Consider unit B fails... see Figure 2.

  • Unit C increases throughput.
  • C now operates above its design flowrate.
  • C’s remaining life reduces according to the life-stress relationship.
  • By the time B recovers, C already accumulated more degradation than if B had not failed.

Meanwhile:

  • The upstream unit (A) sees reduced load and survives longer.

These effects are not manually imposed.

They emerge naturally when production and degradation are mathematically coupled.

This is the difference between availability modelling and lifecycle realism.

Why This Matters for Enterprise LCCA

Enterprise lifecycle cost analysis requires more than uptime percentages.

It requires understanding:

  • How operating decisions influence remaining life.
  • How production targets impact asset degradation.
  • How load-sharing policies affect long-term capital planning.
  • How stress redistribution alters maintenance timing.

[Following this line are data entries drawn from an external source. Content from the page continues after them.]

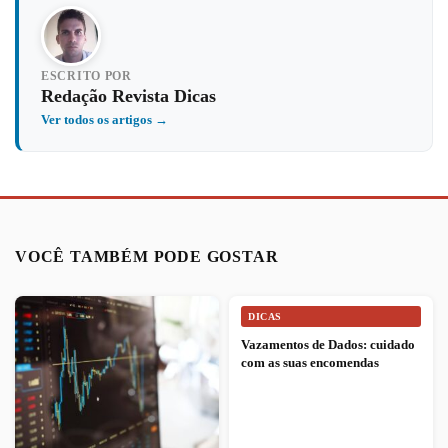
ESCRITO POR
Redação Revista Dicas
Ver todos os artigos →
VOCÊ TAMBÉM PODE GOSTAR
DICAS
Vazamentos de Dados: cuidado
com as suas encomendas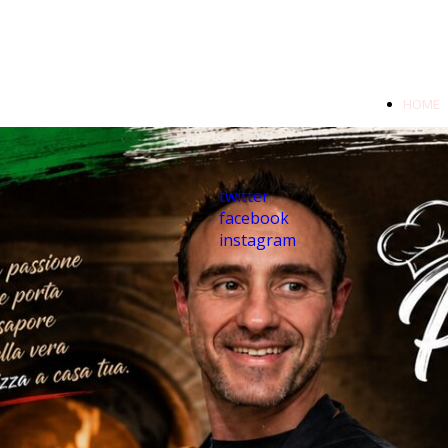
HOME
PAGE
twitter
facebook
instagram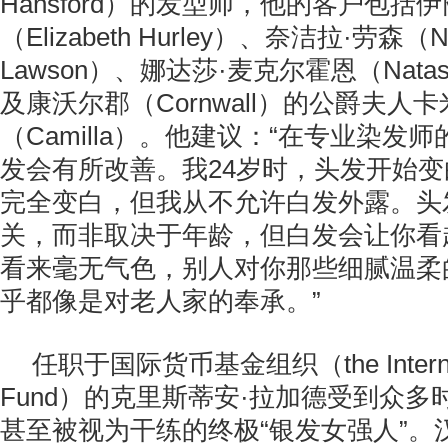
Hansford）的发型师，他的客户包括
（Elizabeth Hurley）、奈洁拉·劳森（Nig
Lawson）、娜达莎·麦克尔霍恩（Natash
及康沃尔郡（Cornwall）的公爵夫人
（Camilla）。他建议：“在专业染发
发会有所改善。我24岁时，头发开始变
完全变白，但我从不允许白发外露。头
关，而非取决于年龄，但白发会让你看
看来毫无气色，别人对你那些细腻温柔
乎都像是对老人家的奉承。”
任职于国际货币基金组织（the Internatio
Fund）的克里斯蒂安·拉加德受到众
甚至被视为干练的终极“银发女强人”。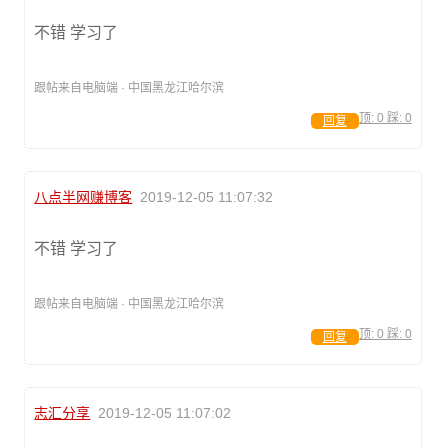
不错 学习了
跟帖来自电脑端 · 中国黑龙江哈尔滨
顶:
0
踩:
0
回复
八点半网赚博客
2019-12-05 11:07:32
不错 学习了
跟帖来自电脑端 · 中国黑龙江哈尔滨
顶:
0
踩:
0
回复
志汇分享
2019-12-05 11:07:02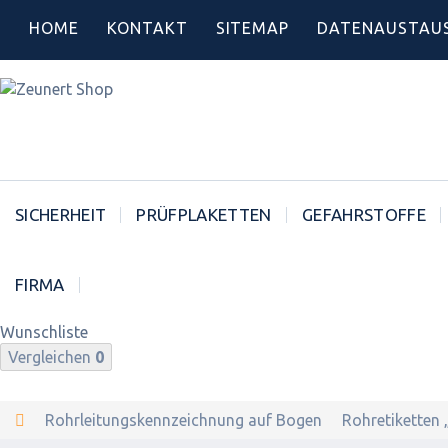
HOME
KONTAKT
SITEMAP
DATENAUSTAU
SICHERHEIT
PRÜFPLAKETTEN
GEFAHRSTOFFE
FIRMA
Wunschliste
Vergleichen
0
Rohrleitungskennzeichnung auf Bogen
Rohretiketten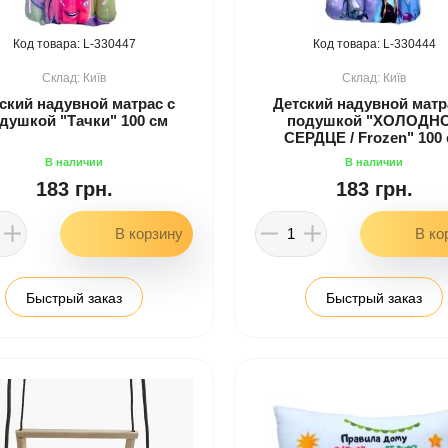
330447
330444
Київ
Київ
ский надувной матрас с
Детский надувной матр
душкой "Тачки" 100 см
подушкой "ХОЛОДН
СЕРДЦЕ / Frozen" 100
183 грн.
183 грн.
Быстрый заказ
Быстрый заказ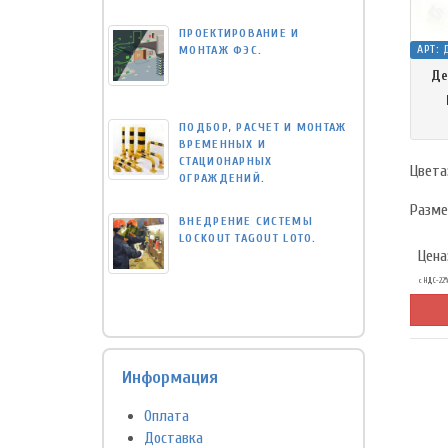
ПРОЕКТИРОВАНИЕ И
АРТ:
МОНТАЖ ФЭС.
Де
ПОДБОР, РАСЧЕТ И МОНТАЖ
ВРЕМЕННЫХ И
СТАЦИОНАРНЫХ
Цвета
ОГРАЖДЕНИЙ.
Разме
ВНЕДРЕНИЕ СИСТЕМЫ
LOCKOUT TAGOUT LOTO.
Цена
с НДС-22
Информация
Оплата
Доставка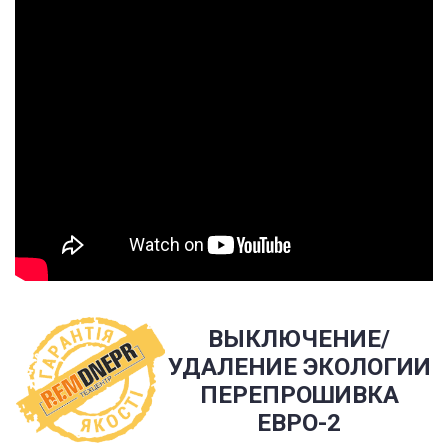
ВЫКЛЮЧЕНИЕ/
УДАЛЕНИЕ ЭКОЛОГИИ
ПЕРЕПРОШИВКА
ЕВРО-2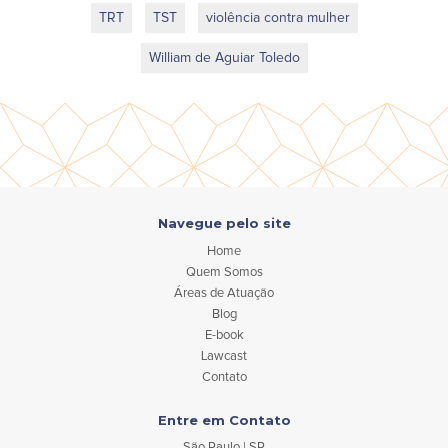
TRT
TST
violência contra mulher
William de Aguiar Toledo
Navegue pelo site
Home
Quem Somos
Áreas de Atuação
Blog
E-book
Lawcast
Contato
Entre em Contato
São Paulo | SP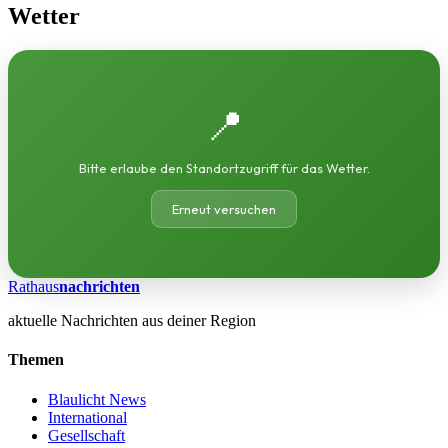
Wetter
📍
Bitte erlaube den Standortzugriff für das Wetter.
Erneut versuchen
Rathaus
nachrichten
aktuelle Nachrichten aus deiner Region
Themen
Blaulicht News
International
Gesellschaft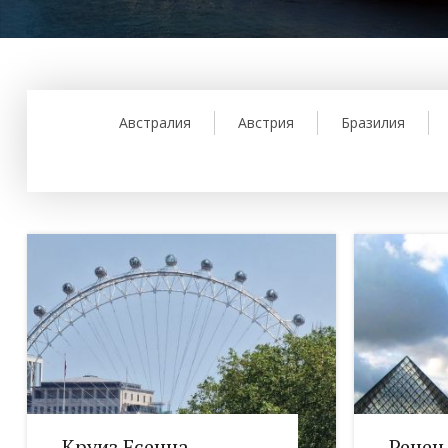
Австралия
Австрия
Бразилия
Круиз Есенна
Речен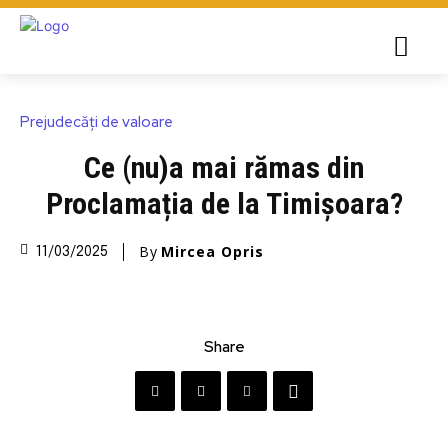
Prejudecăți de valoare
Ce (nu)a mai rămas din
Proclamația de la Timișoara?
By
Mircea Opris
11/03/2025
Share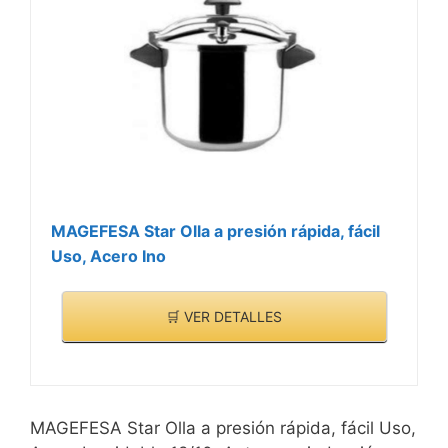
MAGEFESA Star Olla a presión rápida, fácil
Uso, Acero Ino
🛒 VER DETALLES
MAGEFESA Star Olla a presión rápida, fácil Uso,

Without stress-dependent modelling, LCCA becomes a static projection disconnected from operational dynamics.

Beyond Traditional RAM

Modern asset portfolios – especially in power generation and energy transition – operate under variable loads:

  • Demand fluctuations
  • Dispatch optimisation
  • Renewable integration
  • Maintenance-driven load shifts

In such environments, production variability is not an exception – it is the norm.

Reliability modelling must evolve accordingly.

The Strategic Advantage

By integrating:

  • Network flow redistribution
  • Storage and buffering logic
  • Stress-dependent life modelling
  • Cumulative damage theory

AeROS enables decision-makers to evaluate not only –Will it run?– but also:

–How fast are we consuming asset life under this operating strategy?–

This shifts RAM from a reporting tool to a strategic planning instrument.

The Bottom Line

Redundancy improves availability.

But redundancy also redistributes stress.

And stress determines life.

If your reliability model does not reflect this relationship, your lifecycle projections may be incomplete.

In today’s capital-intensive industries, incomplete projections are expensive.